» **WORK REQUEST**: An exact restatement is required. Cover only the lines of the records from the first through the line with "It is required", and skip pictures.
----
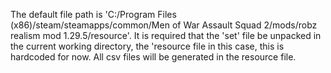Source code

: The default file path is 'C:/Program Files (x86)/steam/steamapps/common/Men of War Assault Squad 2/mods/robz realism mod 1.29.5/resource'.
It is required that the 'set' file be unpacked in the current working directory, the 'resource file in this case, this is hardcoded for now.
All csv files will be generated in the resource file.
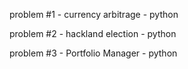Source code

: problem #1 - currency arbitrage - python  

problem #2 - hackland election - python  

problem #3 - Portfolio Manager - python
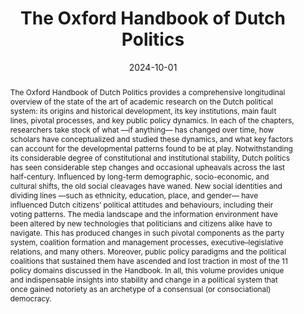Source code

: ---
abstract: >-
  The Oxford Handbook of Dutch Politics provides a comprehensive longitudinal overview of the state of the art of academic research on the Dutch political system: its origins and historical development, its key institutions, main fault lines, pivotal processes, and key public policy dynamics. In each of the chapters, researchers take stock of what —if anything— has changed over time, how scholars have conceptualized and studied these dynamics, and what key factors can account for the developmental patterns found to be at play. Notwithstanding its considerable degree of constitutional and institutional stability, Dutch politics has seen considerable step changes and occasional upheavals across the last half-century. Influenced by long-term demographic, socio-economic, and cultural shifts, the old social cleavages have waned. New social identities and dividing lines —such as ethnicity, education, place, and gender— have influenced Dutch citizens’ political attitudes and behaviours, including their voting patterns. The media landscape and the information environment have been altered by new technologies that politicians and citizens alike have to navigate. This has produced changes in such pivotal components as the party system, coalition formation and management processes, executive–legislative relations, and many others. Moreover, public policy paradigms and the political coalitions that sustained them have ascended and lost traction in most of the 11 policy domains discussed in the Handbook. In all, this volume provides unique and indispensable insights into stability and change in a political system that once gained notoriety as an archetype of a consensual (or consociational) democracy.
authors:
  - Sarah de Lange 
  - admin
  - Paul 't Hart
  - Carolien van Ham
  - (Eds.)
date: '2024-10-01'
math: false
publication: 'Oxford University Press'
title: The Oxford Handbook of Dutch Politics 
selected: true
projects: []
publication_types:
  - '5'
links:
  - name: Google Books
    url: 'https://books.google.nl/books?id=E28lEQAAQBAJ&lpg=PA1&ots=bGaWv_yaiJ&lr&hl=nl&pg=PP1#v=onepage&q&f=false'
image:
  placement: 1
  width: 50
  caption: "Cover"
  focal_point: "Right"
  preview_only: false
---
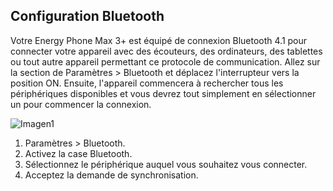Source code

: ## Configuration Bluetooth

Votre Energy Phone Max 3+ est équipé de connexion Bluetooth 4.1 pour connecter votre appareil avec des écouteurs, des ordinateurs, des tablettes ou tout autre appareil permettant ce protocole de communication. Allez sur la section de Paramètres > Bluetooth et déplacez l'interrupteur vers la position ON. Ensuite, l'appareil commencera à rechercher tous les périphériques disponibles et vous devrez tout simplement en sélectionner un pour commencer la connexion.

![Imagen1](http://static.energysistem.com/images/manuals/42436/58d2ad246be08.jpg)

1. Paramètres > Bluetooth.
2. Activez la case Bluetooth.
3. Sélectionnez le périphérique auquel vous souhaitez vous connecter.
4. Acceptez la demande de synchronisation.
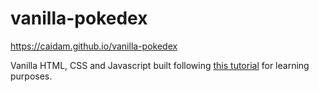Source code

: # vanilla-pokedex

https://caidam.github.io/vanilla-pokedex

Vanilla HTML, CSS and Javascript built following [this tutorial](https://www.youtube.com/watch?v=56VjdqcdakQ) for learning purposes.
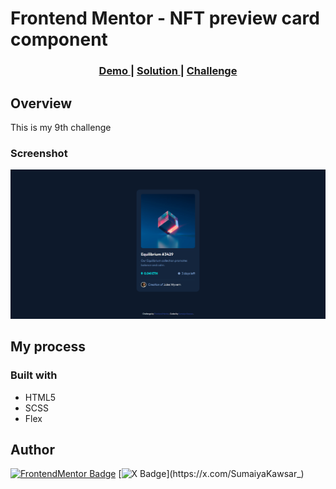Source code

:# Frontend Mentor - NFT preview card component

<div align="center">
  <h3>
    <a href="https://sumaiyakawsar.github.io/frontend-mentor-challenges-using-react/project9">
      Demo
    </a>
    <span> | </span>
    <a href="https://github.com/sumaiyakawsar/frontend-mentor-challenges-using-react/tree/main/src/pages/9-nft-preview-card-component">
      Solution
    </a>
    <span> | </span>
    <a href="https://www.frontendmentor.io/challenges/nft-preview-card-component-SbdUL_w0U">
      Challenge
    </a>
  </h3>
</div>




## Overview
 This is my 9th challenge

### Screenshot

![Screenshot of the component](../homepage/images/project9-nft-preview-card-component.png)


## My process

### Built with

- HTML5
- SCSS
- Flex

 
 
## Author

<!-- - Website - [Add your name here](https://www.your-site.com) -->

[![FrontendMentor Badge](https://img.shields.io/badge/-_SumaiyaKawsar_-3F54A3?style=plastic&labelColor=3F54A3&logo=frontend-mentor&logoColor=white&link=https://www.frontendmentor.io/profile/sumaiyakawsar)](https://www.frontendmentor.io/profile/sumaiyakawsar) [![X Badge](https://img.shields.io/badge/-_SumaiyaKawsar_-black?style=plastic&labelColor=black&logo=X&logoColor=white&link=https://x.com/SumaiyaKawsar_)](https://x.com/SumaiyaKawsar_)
----
» **EXPECTED ANSWER**:
Source code

: The default file path is 'C:/Program Files (x86)/steam/steamapps/common/Men of War Assault Squad 2/mods/robz realism mod 1.29.5/resource'.
It is required that the 'set' file be unpacked in the current working directory, the 'resource file in this case, this is hardcoded for now.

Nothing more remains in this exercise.